The reticent personage to whom all this homage was offered looked as if he would like to get rid of it on any terms. He had commanded great armies, he had won great battles, and that seemed to him easy enough. But to stand and have his hand shaken—this was an ordeal!

A lane had been kept open through the centre of the long room in order to facilitate the presentations. At half-past ten, coming in his turn up this avenue, the tall figure of Horace Chase could be seen; his wife was with him, and they were preceded by the Rev. Malachi Hill. Chase, inwardly amused by the ceremony, advanced towards Grant with his face very solemn. But for the moment no one looked at him; all eyes were turned towards the figure by his side.

Half an hour earlier, as he sat alone in his drawing-room, waiting (and reading another newspaper to pass away the time), Ruth had come to him. As he heard her enter, he had looked up with a smile. Then his face altered a little.

"What! no diamonds?" he said.

Ruth wore the new dress about which he had joked, but no ornaments save a string of pearls.

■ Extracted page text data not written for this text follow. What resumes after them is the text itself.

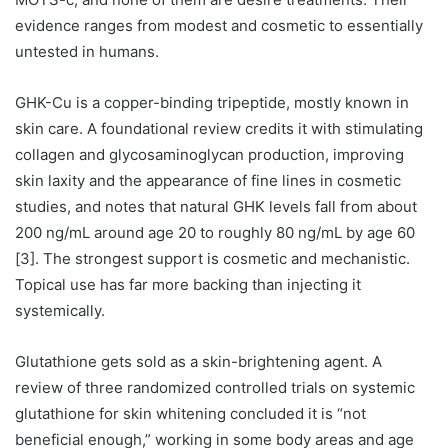
evidence ranges from modest and cosmetic to essentially
untested in humans.
GHK-Cu is a copper-binding tripeptide, mostly known in
skin care. A foundational review credits it with stimulating
collagen and glycosaminoglycan production, improving
skin laxity and the appearance of fine lines in cosmetic
studies, and notes that natural GHK levels fall from about
200 ng/mL around age 20 to roughly 80 ng/mL by age 60
[3]. The strongest support is cosmetic and mechanistic.
Topical use has far more backing than injecting it
systemically.
Glutathione gets sold as a skin-brightening agent. A
review of three randomized controlled trials on systemic
glutathione for skin whitening concluded it is “not
beneficial enough,” working in some body areas and age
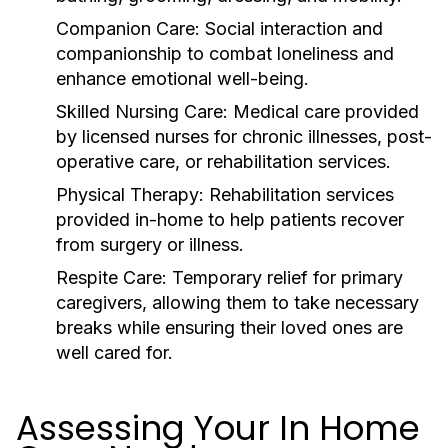
Companion Care:
Social interaction and
companionship to combat loneliness and
enhance emotional well-being.
Skilled Nursing Care:
Medical care provided
by licensed nurses for chronic illnesses, post-
operative care, or rehabilitation services.
Physical Therapy:
Rehabilitation services
provided in-home to help patients recover
from surgery or illness.
Respite Care:
Temporary relief for primary
caregivers, allowing them to take necessary
breaks while ensuring their loved ones are
well cared for.
Assessing Your In Home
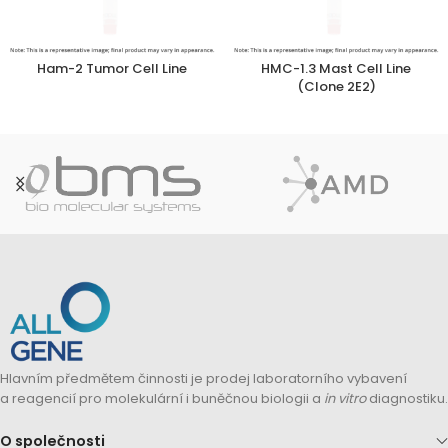
Ham-2 Tumor Cell Line
HMC-1.3 Mast Cell Line
(Clone 2E2)
Hlavním předmětem činnosti je prodej laboratorního vybavení
a reagencií pro molekulární i buněčnou biologii a
in vitro
diagnostiku.
O společnosti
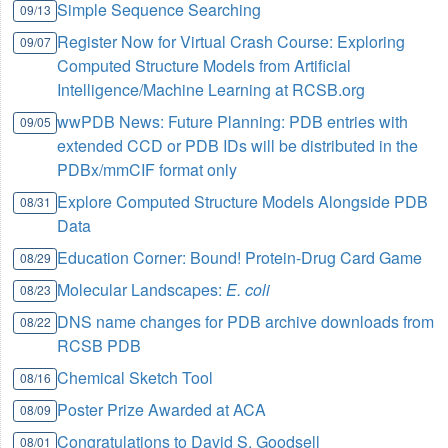
Simple Sequence Searching
09/13
Register Now for Virtual Crash Course: Exploring
09/07
Computed Structure Models from Artificial
Intelligence/Machine Learning at RCSB.org
wwPDB News: Future Planning: PDB entries with
09/05
extended CCD or PDB IDs will be distributed in the
PDBx/mmCIF format only
Explore Computed Structure Models Alongside PDB
08/31
Data
Education Corner: Bound! Protein-Drug Card Game
08/29
Molecular Landscapes:
E. coli
08/23
DNS name changes for PDB archive downloads from
08/22
RCSB PDB
Chemical Sketch Tool
08/16
Poster Prize Awarded at ACA
08/09
Congratulations to David S. Goodsell
08/01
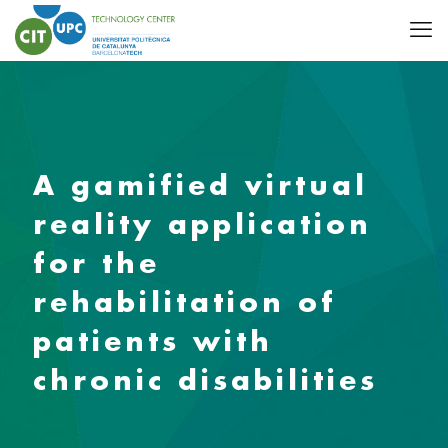
A gamified virtual
reality application
for the
rehabilitation of
patients with
chronic disabilities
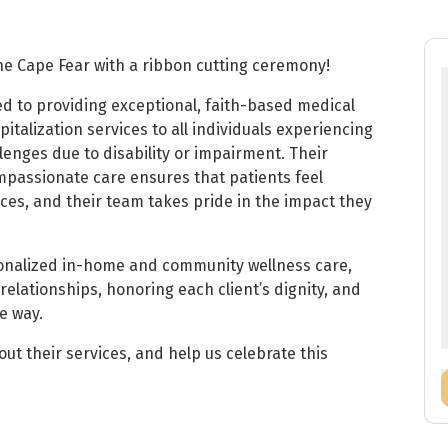
he Cape Fear with a ribbon cutting ceremony!
ed to providing exceptional, faith-based medical
italization services to all individuals experiencing
lenges due to disability or impairment. Their
mpassionate care ensures that patients feel
ices, and their team takes pride in the impact they
sonalized in-home and community wellness care,
relationships, honoring each client’s dignity, and
e way.
t their services, and help us celebrate this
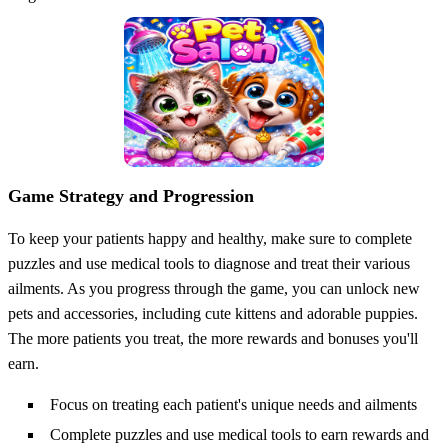
Game Strategy and Progression
To keep your patients happy and healthy, make sure to complete
puzzles and use medical tools to diagnose and treat their various
ailments. As you progress through the game, you can unlock new
pets and accessories, including cute kittens and adorable puppies.
The more patients you treat, the more rewards and bonuses you'll
earn.
Focus on treating each patient's unique needs and ailments
Complete puzzles and use medical tools to earn rewards and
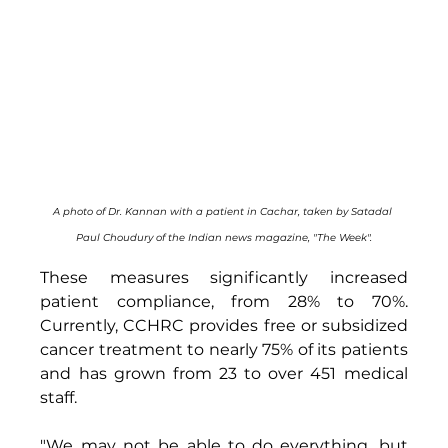
A photo of Dr. Kannan with a patient in Cachar, taken by Satadal 
Paul Choudury of the Indian news magazine, "The Week".
These measures significantly increased 
patient compliance, from 28% to 70%. 
Currently, CCHRC provides free or subsidized 
cancer treatment to nearly 75% of its patients 
and has grown from 23 to over 451 medical 
staff. 
"We may not be able to do everything, but 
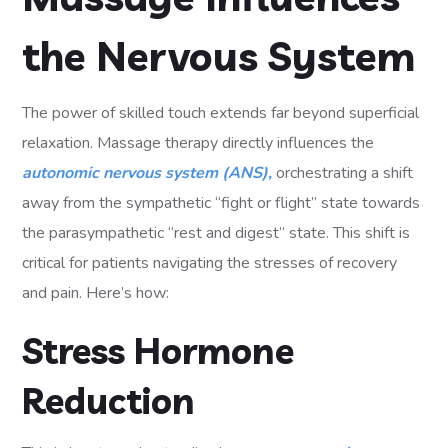
the Nervous System
The power of skilled touch extends far beyond superficial
relaxation. Massage therapy directly influences the
autonomic nervous system (ANS),
orchestrating a shift
away from the sympathetic “fight or flight” state towards
the parasympathetic “rest and digest” state. This shift is
critical for patients navigating the stresses of recovery
and pain. Here’s how:
Stress Hormone
Reduction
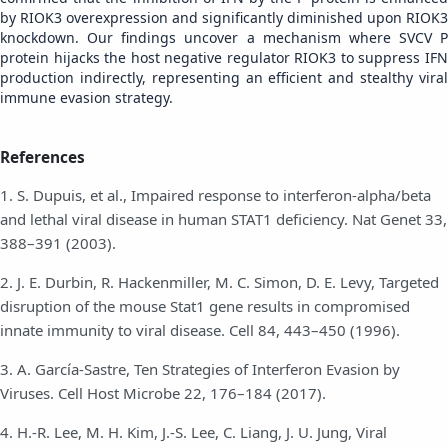
by RIOK3 overexpression and significantly diminished upon RIOK3
knockdown. Our findings uncover a mechanism where SVCV P
protein hijacks the host negative regulator RIOK3 to suppress IFN
production indirectly, representing an efficient and stealthy viral
immune evasion strategy.
References
1. S. Dupuis, et al., Impaired response to interferon-alpha/beta
and lethal viral disease in human STAT1 deficiency. Nat Genet 33,
388–391 (2003).
2. J. E. Durbin, R. Hackenmiller, M. C. Simon, D. E. Levy, Targeted
disruption of the mouse Stat1 gene results in compromised
innate immunity to viral disease. Cell 84, 443–450 (1996).
3. A. García-Sastre, Ten Strategies of Interferon Evasion by
Viruses. Cell Host Microbe 22, 176–184 (2017).
4. H.-R. Lee, M. H. Kim, J.-S. Lee, C. Liang, J. U. Jung, Viral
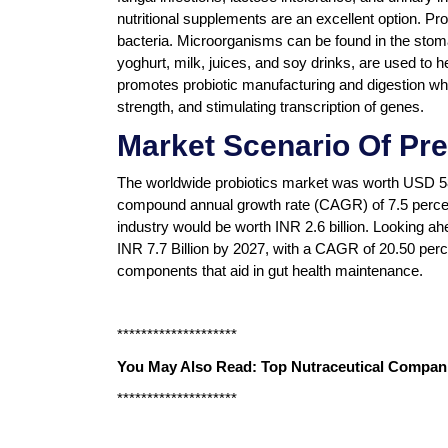
nutritional supplements are an excellent option. Pr
bacteria. Microorganisms can be found in the stoma
yoghurt, milk, juices, and soy drinks, are used to he
promotes probiotic manufacturing and digestion whi
strength, and stimulating transcription of genes.
Market Scenario Of Pre
The worldwide probiotics market was worth USD 58.1
compound annual growth rate (CAGR) of 7.5 percent
industry would be worth INR 2.6 billion. Looking ah
INR 7.7 Billion by 2027, with a CAGR of 20.50 perce
components that aid in gut health maintenance.
********************
You May Also Read:
Top Nutraceutical Compani
********************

"It shall be just as you like," she answered, in a steady voice.

"Oh no, Ruthie; just as you like."

He admired diamonds, and now that she was nearly twenty-three, he had said to himself that even her mother, if she had lived, would no longer have objected to her wearing them. He had therefore bought for her recently a superb necklace, bracelets, and other ornaments, and he had pleased himself with the thought that for this official occasion they would be entirely appropriate. Ruth, reading his disappointment in his eyes, went out, and returned a few minutes later adorned with all his gifts to the very last stone. And now, as she came up the lane in the centre of the crowded room, the gems gleamed and flashed, gleamed on her neck, on her arms, in her hair, and in the filmy lace of her dress. Always tall, she had grown more womanly, and she could therefore bear the splendor. To-night, in addition, her own face was striking, for her color had returned, and her extraordinarily beautiful eyes were at their best—lustrous and profound. It had always been said of Ruth that her beauty came and went. To-night it had certainly come, and to such a degree that it spurred Etheridge to the exclamation, in an undertone:

"Too many diamonds. But, by George, she shines them down!"

After the presentation was over Chase stepped aside, and, with his wife, joined Dolly. Dolly had a very good place; draped in her opera-cloak, which was made of a rich Oriental fabric, she looked odd, ugly, and distinguished.